If the Department of Justice succeeds in deep-sixing the proposed merger between AT&T and T-Mobile USA, consumers could come out ahead.

That’s partly because, as consumer groups have argued all along, the more competitors there are in the marketplace, the less mobile-phone service is likely to cost. If one of those competitors is feisty T-Mobile, which consistently has offered lower-cost and more innovative plans than its competitors, the marketplace will be especially well served.

There are at least two other reasons a broken merger could help:

First, T-Mobile’s merger agreement with AT&T stipulates that AT&T pay it a $3 billion breakup fee in case the merger doesn’t go through, says Parul Desai, policy counsel for Consumers Union, a consumer information group in Yonkers, N.Y., and publisher of Consumer Reports. That money could help the small mobile carrier enhance its services even more.

Second, not merging with giant AT&T could pave the way for a merger with smaller Sprint, creating a joint entity that could provide more competition for AT&T and Verizon.

The Justice Department’s suit Wednesday to block the merger is a win for consumers, Ms. Desai says. “In this case, consumers can put a W next to their name.”

Not so, says AT&T. The telecom giant says it plans to contest the suit “vigorously,” because the merger will bring “enormous benefits.”

For example, by going it alone, AT&T calculated that it did not make business sense to expand its mobile broadband network from 80 percent to 97 percent of the US population, even though it would add an extra 55 million Americans, mostly in the rural US, to its potential customer base. But in an Aug. 8 letter AT&T's counsel sent to the Justice Department regarding the merger, the company argued that with the merger, spending an extra $3.8 billion on the expansion made sense because of T-Mobile's extra spectrum capacity, economies of scale, a larger customer base, and other advantages of the merger.

Thus, with the merger, millions of Americans would get mobile broadband and the nation would benefit from increased investment.

But outside observers are skeptical that AT&T's motives are that pure.

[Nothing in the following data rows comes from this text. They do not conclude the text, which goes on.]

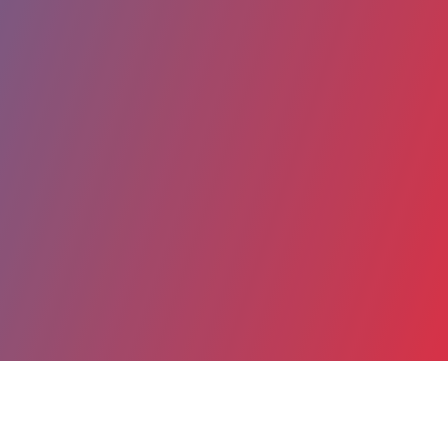
Partager
Imprimer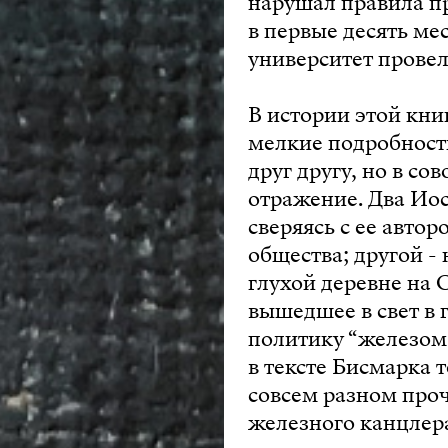
нарушал правила пр
в первые десять ме
университет провел
В истории этой кни
мелкие подробности
друг другу, но в с
отражение. Два Ио
сверяясь с ее авто
общества; другой 
глухой деревне на 
вышедшее в свет в 
политику “железом 
в тексте Бисмарка т
совсем разном проч
железного канцлера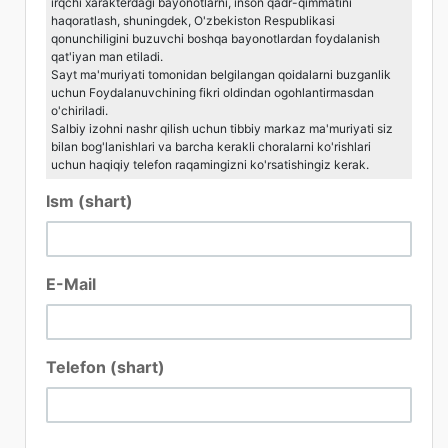
irqchi xarakterdagi bayonotlarni, inson qadr-qimmatini
haqoratlash, shuningdek, O'zbekiston Respublikasi
qonunchiligini buzuvchi boshqa bayonotlardan foydalanish
qat'iyan man etiladi.
Sayt ma'muriyati tomonidan belgilangan qoidalarni buzganlik
uchun Foydalanuvchining fikri oldindan ogohlantirmasdan
o'chiriladi.
Salbiy izohni nashr qilish uchun tibbiy markaz ma'muriyati siz
bilan bog'lanishlari va barcha kerakli choralarni ko'rishlari
uchun haqiqiy telefon raqamingizni ko'rsatishingiz kerak.
Ism (shart)
E-Mail
Telefon (shart)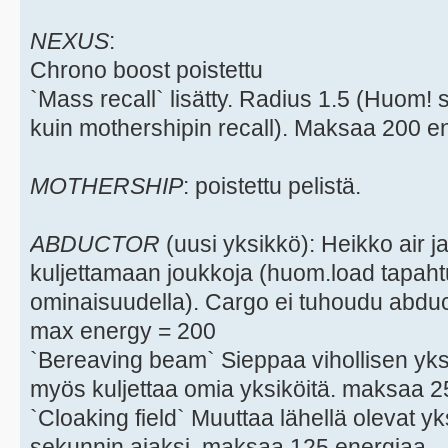
NEXUS
:
Chrono boost poistettu
`Mass recall` lisätty. Radius 1.5 (Huom! 
kuin mothershipin recall). Maksaa 200 e
MOTHERSHIP
: poistettu pelistä.
ABDUCTOR
(uusi yksikkö): Heikko air 
kuljettamaan joukkoja (huom.load tapah
ominaisuudella). Cargo ei tuhoudu abduc
max energy = 200
`Bereaving beam` Sieppaa vihollisen yksik
myös kuljettaa omia yksiköitä. maksaa 2
`Cloaking field` Muuttaa lähellä olevat y
sekunnin ajaksi. maksaa 125 energiaa.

“Sometimes, it’s better to knock out a low-cost competitor because it lessens competition,” speculates Desai of Consumers Union.

The Justice Department argues that the negatives of the deal outweighed any positives: “We believe the combination of AT&T and T-Mobile would result in tens of millions of consumers all across the United States facing higher prices, fewer choices and lower quality products for their mobile wireless services,” James Cole, the department’s Deputy Attorney General, said at a press conference Wednesday announcing the lawsuit.

For its part, T-Mobile also expressed its great disappointment with the federal suit.

T-Mobile wireless plans typically cost $15 to $50 less per month than comparable plans from AT&T, Consumers Union found in a recent price analysis. The consumer group's most recent cellphone satisfaction survey also showed that the carrier ranked higher than AT&T on almost every measure.